PASSAGE ▸
- Opening Delimiter -
Overlap checks follow rules you gave.

Btw, I just notice that my implementation was stupid because it does to
much work. This is better

a.any? do |day, r1|
r2 = b[day] and range_overlaps?(r1, r2)
end

Kind regards

robert

--
remember.guy do |as, often| as.you_can - without end
http://blog.rubybestpractices.com/
From: Robert Dober on
On Sat, Apr 24, 2010 at 2:08 AM, steve ross <cwdinfo(a)gmail.com> wrote:
> The algorithm I proposed for overlaps? is (by my count) at worst O(2). This one looks like at least O(n*m). Maybe I'm wrong about that. In any case, a good puzzle.
Ah indeed that was the point I did not understand, it did not seem to
work for all cases. The arrays contain ranges which are not
contiguous. OP's algorithm does not work either, but you correctly
translated it into an O(1).
- Closing Delimiter -
PROMPT A ▸ Pull out of the Ruby mailing-list passage the stretch that begins at the words "Ah indeed that" and stops after "into an O(1).".
PROMPT B ▸ Recast the paragraph of the Ruby mailing-list passage that opens with "Ah indeed that was the point" as a short bulleted list that keeps its main facts.
PROMPT C ▸ Write what comes next in the Ruby mailing-list passage, picking up after its final sentence.

DATASET CONTENT ▸
- Opening Delimiter -
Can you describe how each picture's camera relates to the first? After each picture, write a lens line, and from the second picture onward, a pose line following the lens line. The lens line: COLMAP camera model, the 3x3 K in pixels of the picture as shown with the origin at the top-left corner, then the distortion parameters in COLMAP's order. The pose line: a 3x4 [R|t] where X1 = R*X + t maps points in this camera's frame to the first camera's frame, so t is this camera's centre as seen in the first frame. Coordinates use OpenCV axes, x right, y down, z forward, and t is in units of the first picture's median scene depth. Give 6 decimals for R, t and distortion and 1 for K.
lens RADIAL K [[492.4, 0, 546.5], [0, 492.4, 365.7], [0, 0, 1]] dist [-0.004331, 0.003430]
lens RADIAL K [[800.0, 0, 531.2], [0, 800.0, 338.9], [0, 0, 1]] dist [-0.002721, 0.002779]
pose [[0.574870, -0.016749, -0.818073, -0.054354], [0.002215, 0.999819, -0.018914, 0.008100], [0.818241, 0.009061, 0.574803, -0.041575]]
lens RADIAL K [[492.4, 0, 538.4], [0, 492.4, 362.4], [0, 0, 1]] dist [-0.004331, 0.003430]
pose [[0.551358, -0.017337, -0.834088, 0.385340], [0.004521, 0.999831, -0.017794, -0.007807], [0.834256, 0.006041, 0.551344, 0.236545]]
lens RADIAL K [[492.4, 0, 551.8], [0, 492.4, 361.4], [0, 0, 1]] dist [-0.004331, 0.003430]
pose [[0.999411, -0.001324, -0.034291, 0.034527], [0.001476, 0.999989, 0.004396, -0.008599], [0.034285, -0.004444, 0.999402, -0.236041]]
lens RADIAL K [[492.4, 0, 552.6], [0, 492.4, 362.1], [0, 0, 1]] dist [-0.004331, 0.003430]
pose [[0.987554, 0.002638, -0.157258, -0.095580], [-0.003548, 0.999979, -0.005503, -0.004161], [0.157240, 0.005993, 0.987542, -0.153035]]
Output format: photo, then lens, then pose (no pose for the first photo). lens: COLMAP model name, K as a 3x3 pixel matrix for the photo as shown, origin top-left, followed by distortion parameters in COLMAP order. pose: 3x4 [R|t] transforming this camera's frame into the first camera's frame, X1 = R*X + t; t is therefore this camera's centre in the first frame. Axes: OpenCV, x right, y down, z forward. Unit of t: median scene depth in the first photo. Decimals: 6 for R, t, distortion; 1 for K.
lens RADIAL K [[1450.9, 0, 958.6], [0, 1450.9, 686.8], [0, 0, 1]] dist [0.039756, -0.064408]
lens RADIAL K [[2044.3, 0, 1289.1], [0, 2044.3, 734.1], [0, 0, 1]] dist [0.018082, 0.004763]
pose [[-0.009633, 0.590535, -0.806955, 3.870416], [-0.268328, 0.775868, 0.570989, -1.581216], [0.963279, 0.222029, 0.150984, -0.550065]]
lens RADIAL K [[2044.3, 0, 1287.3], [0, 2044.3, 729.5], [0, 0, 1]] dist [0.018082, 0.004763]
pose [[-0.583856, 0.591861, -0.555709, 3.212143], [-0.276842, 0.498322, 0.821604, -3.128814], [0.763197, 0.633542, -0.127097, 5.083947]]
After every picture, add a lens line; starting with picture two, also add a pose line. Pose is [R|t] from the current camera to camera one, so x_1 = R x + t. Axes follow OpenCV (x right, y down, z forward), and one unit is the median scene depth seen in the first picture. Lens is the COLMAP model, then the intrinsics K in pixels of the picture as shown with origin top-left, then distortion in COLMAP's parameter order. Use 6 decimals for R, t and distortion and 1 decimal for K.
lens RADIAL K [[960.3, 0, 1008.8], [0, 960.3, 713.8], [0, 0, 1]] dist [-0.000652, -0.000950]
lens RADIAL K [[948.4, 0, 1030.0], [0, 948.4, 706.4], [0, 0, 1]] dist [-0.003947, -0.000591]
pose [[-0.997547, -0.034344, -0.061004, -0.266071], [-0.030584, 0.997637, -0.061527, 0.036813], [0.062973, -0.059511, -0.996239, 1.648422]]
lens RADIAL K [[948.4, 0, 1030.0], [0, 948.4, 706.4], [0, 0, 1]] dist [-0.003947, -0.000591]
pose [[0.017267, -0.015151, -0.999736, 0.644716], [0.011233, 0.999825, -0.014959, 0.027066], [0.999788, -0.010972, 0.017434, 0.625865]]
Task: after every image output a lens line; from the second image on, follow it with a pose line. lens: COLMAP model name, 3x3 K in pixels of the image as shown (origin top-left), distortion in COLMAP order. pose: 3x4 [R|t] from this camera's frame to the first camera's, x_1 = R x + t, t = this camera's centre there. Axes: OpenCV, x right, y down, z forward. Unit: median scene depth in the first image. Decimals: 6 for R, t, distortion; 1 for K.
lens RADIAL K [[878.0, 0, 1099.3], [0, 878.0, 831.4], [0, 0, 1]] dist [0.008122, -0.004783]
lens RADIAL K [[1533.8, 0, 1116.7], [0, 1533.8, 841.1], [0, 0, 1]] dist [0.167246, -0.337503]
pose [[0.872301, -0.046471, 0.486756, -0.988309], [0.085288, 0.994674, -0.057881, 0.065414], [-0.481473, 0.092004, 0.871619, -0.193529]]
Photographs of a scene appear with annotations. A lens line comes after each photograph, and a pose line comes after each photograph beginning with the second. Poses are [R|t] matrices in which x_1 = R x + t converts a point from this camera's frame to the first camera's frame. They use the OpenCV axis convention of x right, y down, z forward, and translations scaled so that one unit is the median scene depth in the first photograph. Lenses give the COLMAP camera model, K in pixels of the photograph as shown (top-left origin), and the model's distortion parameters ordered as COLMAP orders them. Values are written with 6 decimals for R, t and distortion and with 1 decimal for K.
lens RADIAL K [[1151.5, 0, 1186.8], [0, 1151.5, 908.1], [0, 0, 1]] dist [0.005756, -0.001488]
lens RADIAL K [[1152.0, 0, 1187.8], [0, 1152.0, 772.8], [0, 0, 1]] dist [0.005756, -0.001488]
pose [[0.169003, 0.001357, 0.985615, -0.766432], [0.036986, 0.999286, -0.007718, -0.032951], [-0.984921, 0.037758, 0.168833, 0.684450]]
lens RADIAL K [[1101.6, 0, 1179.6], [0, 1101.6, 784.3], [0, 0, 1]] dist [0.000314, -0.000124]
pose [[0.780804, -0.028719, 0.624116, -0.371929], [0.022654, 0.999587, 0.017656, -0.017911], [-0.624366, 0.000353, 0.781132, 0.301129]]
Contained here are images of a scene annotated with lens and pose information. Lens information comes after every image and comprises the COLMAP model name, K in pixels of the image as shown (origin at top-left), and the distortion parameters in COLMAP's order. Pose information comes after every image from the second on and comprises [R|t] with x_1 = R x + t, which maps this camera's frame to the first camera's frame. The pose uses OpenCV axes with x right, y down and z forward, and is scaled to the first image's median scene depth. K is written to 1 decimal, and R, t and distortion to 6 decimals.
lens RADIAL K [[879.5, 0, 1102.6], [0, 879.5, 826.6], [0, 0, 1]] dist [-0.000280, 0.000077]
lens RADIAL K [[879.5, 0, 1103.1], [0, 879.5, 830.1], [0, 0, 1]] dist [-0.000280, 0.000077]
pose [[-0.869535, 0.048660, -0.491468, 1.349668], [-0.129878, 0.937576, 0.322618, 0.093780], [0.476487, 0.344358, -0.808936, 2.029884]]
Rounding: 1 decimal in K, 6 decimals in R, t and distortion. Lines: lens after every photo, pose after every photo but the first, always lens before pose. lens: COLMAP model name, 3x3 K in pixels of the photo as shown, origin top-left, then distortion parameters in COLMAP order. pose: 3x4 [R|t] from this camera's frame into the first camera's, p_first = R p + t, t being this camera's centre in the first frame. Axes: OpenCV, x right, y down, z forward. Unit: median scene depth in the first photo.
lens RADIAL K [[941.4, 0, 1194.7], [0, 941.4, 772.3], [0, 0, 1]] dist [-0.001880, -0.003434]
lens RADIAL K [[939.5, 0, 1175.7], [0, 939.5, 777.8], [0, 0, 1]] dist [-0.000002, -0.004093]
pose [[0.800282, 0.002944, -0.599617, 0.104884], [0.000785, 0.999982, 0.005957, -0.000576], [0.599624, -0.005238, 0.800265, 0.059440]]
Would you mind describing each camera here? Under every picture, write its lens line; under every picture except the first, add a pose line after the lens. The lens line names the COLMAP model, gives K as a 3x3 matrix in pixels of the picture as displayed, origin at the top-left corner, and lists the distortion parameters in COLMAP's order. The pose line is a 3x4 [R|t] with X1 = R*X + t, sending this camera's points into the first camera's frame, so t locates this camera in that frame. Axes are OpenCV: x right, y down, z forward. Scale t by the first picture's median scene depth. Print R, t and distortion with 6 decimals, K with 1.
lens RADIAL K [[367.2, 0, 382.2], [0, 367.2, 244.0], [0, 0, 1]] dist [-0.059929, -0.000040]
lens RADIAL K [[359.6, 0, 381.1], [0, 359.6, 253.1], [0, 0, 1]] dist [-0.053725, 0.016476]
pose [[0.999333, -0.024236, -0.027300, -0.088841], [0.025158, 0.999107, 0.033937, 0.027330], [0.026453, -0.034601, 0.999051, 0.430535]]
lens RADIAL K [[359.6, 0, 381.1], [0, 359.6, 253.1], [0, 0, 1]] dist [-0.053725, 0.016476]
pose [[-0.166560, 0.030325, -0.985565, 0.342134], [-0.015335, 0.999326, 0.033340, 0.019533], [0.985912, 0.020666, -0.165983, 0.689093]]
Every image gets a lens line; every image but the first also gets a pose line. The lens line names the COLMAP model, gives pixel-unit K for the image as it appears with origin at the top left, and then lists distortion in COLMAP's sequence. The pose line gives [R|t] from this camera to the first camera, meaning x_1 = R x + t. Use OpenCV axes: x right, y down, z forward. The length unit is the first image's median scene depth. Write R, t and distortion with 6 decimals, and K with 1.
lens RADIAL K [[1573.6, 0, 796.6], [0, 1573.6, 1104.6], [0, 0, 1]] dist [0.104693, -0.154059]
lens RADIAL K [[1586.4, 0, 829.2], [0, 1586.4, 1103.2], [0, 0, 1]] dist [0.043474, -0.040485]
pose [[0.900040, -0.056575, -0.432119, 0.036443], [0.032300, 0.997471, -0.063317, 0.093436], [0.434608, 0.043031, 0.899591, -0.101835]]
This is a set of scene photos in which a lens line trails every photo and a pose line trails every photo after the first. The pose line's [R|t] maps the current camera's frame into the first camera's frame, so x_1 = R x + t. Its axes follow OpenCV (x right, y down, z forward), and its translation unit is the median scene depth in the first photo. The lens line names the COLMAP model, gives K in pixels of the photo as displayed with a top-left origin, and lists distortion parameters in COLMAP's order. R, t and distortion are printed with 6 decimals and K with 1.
- Closing Delimiter -
RESPONSE BOX A ▸
Ah indeed that was the point I did not understand, it did not seem to
work for all cases. The arrays contain ranges which are not
contiguous. OP's algorithm does not work either, but you correctly
translated it into an O(1).

RESPONSE BOX B ▸
- The writer had not understood that point: it did not seem to work for all cases.
- The arrays contain ranges that are not contiguous.
- The original poster's algorithm does not work either.
- The person being answered correctly translated it into an O(1) algorithm.

RESPONSE BOX C ▸
[ O(2) is a funny way to say it BTW, but I got the picture ;). ]

Cheers
R.



--
The best way to predict the future is to invent it.
-- Alan Kay

From: steve ross on
On Apr 24, 2010, at 1:16 AM, Robert Dober wrote:
>
> On Sat, Apr 24, 2010 at 2:08 AM, steve ross <cwdinfo(a)gmail.com> wrote:
>> The algorithm I proposed for overlaps? is (by my count) at worst O(2). This one looks like at least O(n*m). Maybe I'm wrong about that. In any case, a good puzzle.
> Ah indeed that was the point I did not understand, it did not seem to
> work for all cases. The arrays contain ranges which are not
> contiguous. OP's algorithm does not work either, but you correctly
> translated it into an O(1).
> [ O(2) is a funny way to say it BTW, but I got the picture ;). ]
>
> Cheers
> R.

I missed the discontiguous part of the problem and focused on the overlap. Still, the same approach works, as time spans are, by definition ordered. Check the lower boundary, the upper boundary, then and only then do you check any intermediate ranges. Again, it's an interesting problem, but if there are numerous tests it can be incredibly time consuming because of the number of comparisons. The pruning I suggest keeps these comparisons to a minimum. Probably premature optimization, but I happen to know this one :)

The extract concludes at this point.